No final da palestra, Raiane, estudante do curso de Geografia, se levantou e dirigiu perguntas á professora sobre machismo e sobre o ensino de ideologia de gênero nas escolas. Luana iniciou sua resposta afirmando que ideologia de gênero é um termo errôneo, e acrescentou: “A linha Cristã, seja ela católica, seja ela evangélica, as pessoas que sequer têm religião mas que seguem um pensamento muito moralista, deturpam o conceito de ideologia e o conceito de gênero também, como se você fosse obrigado a seguir determinada orientação sexual. O que a gente tem que ensinar é que, enquanto o sexo é biológico, o gênero, aquilo que você faz com o seu sexo,é aprendido culturalmente. E que você não tem uma obrigação de ser qualquer coisa ou de corresponder a qualquer coisa muito fechada.” Ela finalizou dizendo que ensinar a desconstruir um conceito enrijecido de gênero e de performances sexuais não é ensinar ser gay. É ensinar a ser gente.
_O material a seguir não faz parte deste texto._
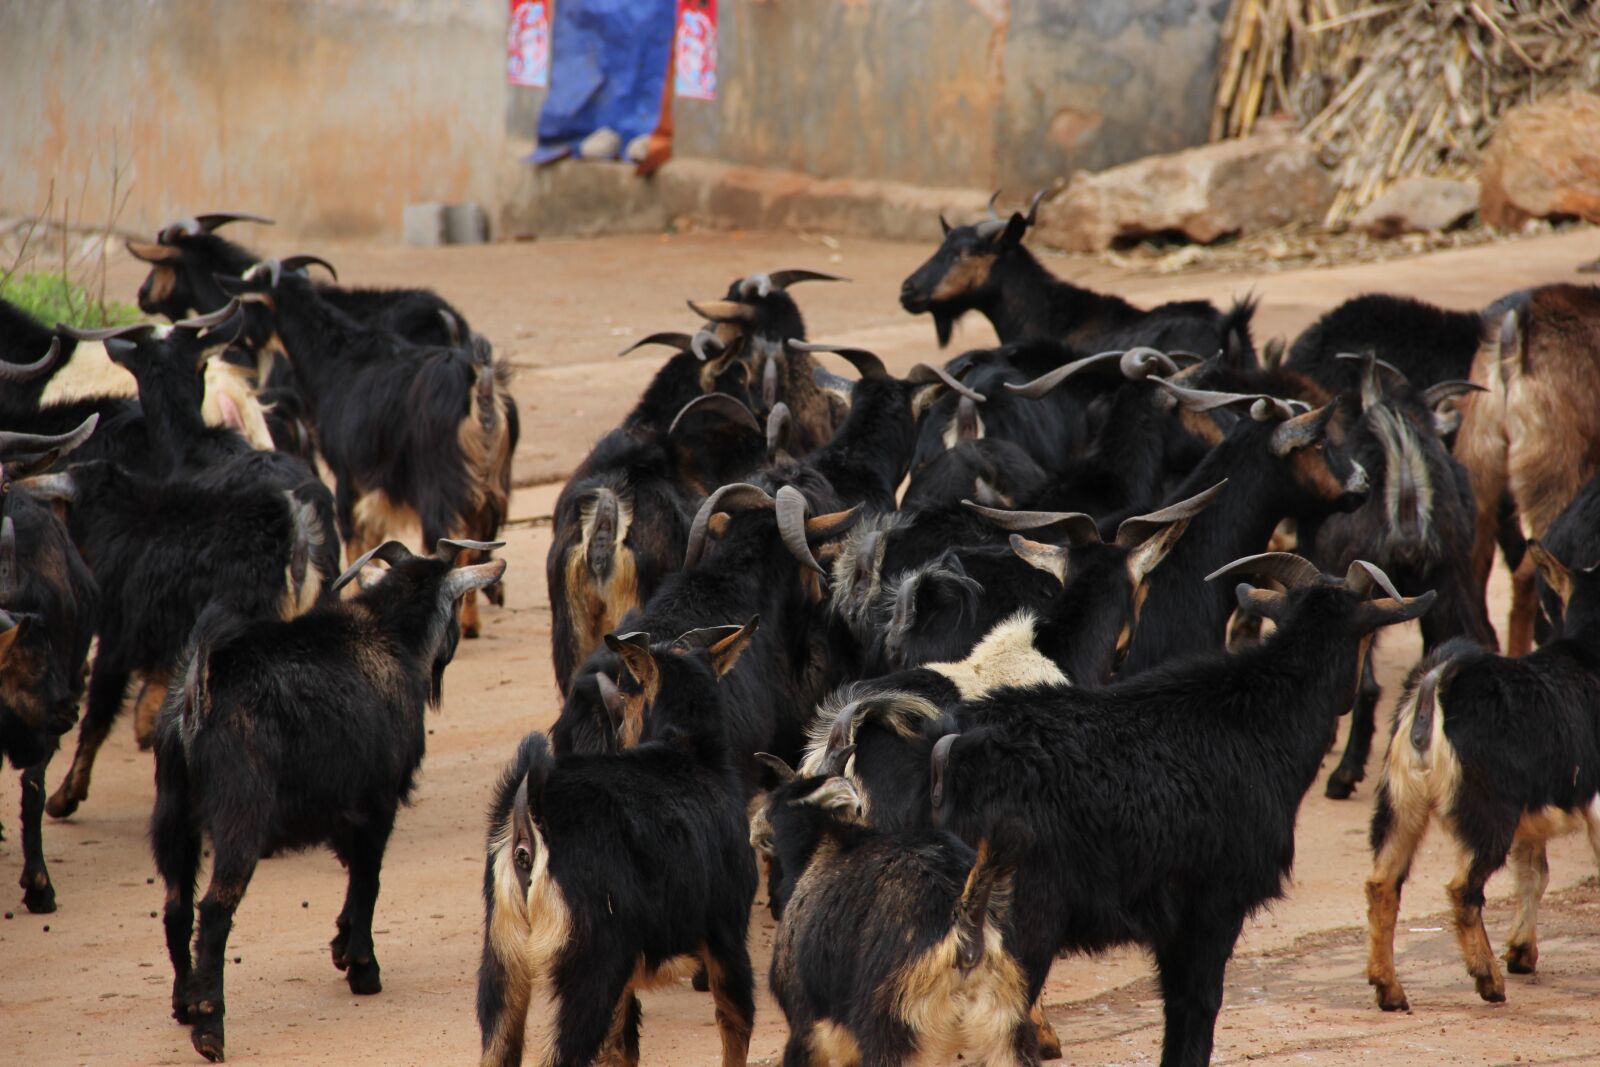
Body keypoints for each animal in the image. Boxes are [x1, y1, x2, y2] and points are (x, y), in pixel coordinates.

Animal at [150, 538, 504, 1063]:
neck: (389, 637)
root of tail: (198, 695)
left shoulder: (343, 809)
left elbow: (353, 873)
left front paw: (341, 947)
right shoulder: (378, 801)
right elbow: (369, 878)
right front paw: (363, 967)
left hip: (172, 816)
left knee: (177, 908)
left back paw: (184, 1004)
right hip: (240, 816)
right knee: (214, 910)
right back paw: (209, 1028)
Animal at [477, 624, 758, 1067]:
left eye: (626, 696)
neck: (693, 753)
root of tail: (530, 817)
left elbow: (621, 1047)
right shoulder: (727, 933)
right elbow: (736, 1025)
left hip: (503, 961)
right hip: (588, 966)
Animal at [755, 752, 1036, 1067]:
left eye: (775, 801)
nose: (756, 832)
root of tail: (967, 918)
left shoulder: (805, 1023)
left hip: (893, 1029)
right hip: (1006, 1029)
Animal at [1364, 482, 1600, 1011]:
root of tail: (1435, 687)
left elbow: (1534, 872)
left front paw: (1523, 952)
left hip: (1401, 801)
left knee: (1382, 883)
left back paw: (1389, 988)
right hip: (1487, 810)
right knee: (1461, 889)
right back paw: (1487, 979)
Em entrevista à Agência Moara, Eduardo Borges, estudante do curso de jornalismo, relatou: “Durante a leitura do conto, senti desconforto; e acho que provocar essa sensação foi o que Clarice Lispector planejava. Justamente por conta do modo como a narrativa foi construída, dando mais tensão a cada novo acontecimento. o conto foi muito bem interpretado pela professora Luana Se não se limitou a passar por cima acho que isso contribuiu para consolidar o sentimento de urgência quanto ao debate sobre violência contra a mulher.”
Atlas da violência
O professor Weber David de Freitas, graduado e Doutor em Geografia pelo IESA e atualmente professor do Instituto Federal de Educação Ciência e Tecnologia de Goiás, falou de violência á partir do Atlas da violência, relacionando a conceitos da Geografia crítica ligada ao Marxismo. Pontuou que a violência está relacionada a concepção de estado. Para tal, citou autores clássicos como o Rousseau." Há vários tipos de violência, claro que a violência que mais nos choca é a violência física. Mas existe a violência simbólica. A liberdade de um indivíduo pode, em algum momento, entrar em conflito com a liberdade de outro indivíduo. E a violência é gerada a partir disso." Segundo o professor, é por isso que é necessário existir uma instituição que controla os conflitos. E para ele, em nossa sociedade esse ente é o Estado que controlando os conflitos, paradoxalmente captura a liberdade dos cidadãos, e também produz violência.
Durante sua fala, o doutor discorreu sobre desigualdade econômica, competição, violência criminal e sobre a valorização das forças de segurança e a desvalorização da educação, apresentando os números discrepantes entre o salário de um policial militar e de um professor.
Segundo dados do IPEA, o Brasil possui uma média de mais de 30 homicídios por cada cem mim habitantes. As regiões com maiores índices de violência são nordeste, norte e centro oeste No país, 33.590 jovens foram assassinados em 2016, sendo 94,6% do sexo masculino. E a taxa de homicídios de negros foi duas vezes e meia superior á de não negros (16,0% contra 40,2%).
Foto: Carolina Ferreira
No auditório, cerca de sessenta pessoas assistiam atentamente a palestra.